[[ Data records, beginning ]]
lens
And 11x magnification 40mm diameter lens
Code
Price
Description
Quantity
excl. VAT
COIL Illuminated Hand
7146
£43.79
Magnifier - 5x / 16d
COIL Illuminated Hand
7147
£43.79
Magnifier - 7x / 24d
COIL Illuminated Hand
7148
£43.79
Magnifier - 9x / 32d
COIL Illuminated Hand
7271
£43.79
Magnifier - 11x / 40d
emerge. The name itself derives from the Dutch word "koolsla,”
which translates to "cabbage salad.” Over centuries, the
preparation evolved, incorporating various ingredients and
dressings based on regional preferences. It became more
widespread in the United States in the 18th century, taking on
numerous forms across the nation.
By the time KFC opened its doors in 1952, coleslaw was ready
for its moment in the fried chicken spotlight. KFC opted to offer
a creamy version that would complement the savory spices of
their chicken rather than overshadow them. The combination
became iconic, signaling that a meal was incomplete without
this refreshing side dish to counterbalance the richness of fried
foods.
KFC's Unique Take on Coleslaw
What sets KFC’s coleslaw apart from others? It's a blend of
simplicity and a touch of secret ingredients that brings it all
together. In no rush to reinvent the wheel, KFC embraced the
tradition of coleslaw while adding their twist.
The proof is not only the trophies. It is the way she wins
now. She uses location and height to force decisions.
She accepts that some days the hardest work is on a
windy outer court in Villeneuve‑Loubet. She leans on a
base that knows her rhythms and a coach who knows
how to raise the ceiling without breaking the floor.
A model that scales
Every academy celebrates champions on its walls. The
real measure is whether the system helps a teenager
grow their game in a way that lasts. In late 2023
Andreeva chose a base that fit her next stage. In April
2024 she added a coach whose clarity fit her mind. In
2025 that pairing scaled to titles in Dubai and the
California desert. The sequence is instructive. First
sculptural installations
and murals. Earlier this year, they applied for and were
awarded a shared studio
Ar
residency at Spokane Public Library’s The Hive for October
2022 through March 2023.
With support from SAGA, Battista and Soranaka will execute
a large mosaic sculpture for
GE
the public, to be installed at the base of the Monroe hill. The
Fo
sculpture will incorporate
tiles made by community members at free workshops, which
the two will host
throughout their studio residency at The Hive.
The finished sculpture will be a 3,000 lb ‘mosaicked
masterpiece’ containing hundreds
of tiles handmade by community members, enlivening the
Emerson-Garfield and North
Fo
[[ Data records, end ]]
* Problem details *
Please output every record, keeping each line exact.

* Written solution *
lens
And 11x magnification 40mm diameter lens
Code
Price
Description
Quantity
excl. VAT
COIL Illuminated Hand
7146
£43.79
Magnifier - 5x / 16d
COIL Illuminated Hand
7147
£43.79
Magnifier - 7x / 24d
COIL Illuminated Hand
7148
£43.79
Magnifier - 9x / 32d
COIL Illuminated Hand
7271
£43.79
Magnifier - 11x / 40d
emerge. The name itself derives from the Dutch word "koolsla,”
which translates to "cabbage salad.” Over centuries, the
preparation evolved, incorporating various ingredients and
dressings based on regional preferences. It became more
widespread in the United States in the 18th century, taking on
numerous forms across the nation.
By the time KFC opened its doors in 1952, coleslaw was ready
for its moment in the fried chicken spotlight. KFC opted to offer
a creamy version that would complement the savory spices of
their chicken rather than overshadow them. The combination
became iconic, signaling that a meal was incomplete without
this refreshing side dish to counterbalance the richness of fried
foods.
KFC's Unique Take on Coleslaw
What sets KFC’s coleslaw apart from others? It's a blend of
simplicity and a touch of secret ingredients that brings it all
together. In no rush to reinvent the wheel, KFC embraced the
tradition of coleslaw while adding their twist.
The proof is not only the trophies. It is the way she wins
now. She uses location and height to force decisions.
She accepts that some days the hardest work is on a
windy outer court in Villeneuve‑Loubet. She leans on a
base that knows her rhythms and a coach who knows
how to raise the ceiling without breaking the floor.
A model that scales
Every academy celebrates champions on its walls. The
real measure is whether the system helps a teenager
grow their game in a way that lasts. In late 2023
Andreeva chose a base that fit her next stage. In April
2024 she added a coach whose clarity fit her mind. In
2025 that pairing scaled to titles in Dubai and the
California desert. The sequence is instructive. First
sculptural installations
and murals. Earlier this year, they applied for and were
awarded a shared studio
Ar
residency at Spokane Public Library’s The Hive for October
2022 through March 2023.
With support from SAGA, Battista and Soranaka will execute
a large mosaic sculpture for
GE
the public, to be installed at the base of the Monroe hill. The
Fo
sculpture will incorporate
tiles made by community members at free workshops, which
the two will host
throughout their studio residency at The Hive.
The finished sculpture will be a 3,000 lb ‘mosaicked
masterpiece’ containing hundreds
of tiles handmade by community members, enlivening the
Emerson-Garfield and North
Fo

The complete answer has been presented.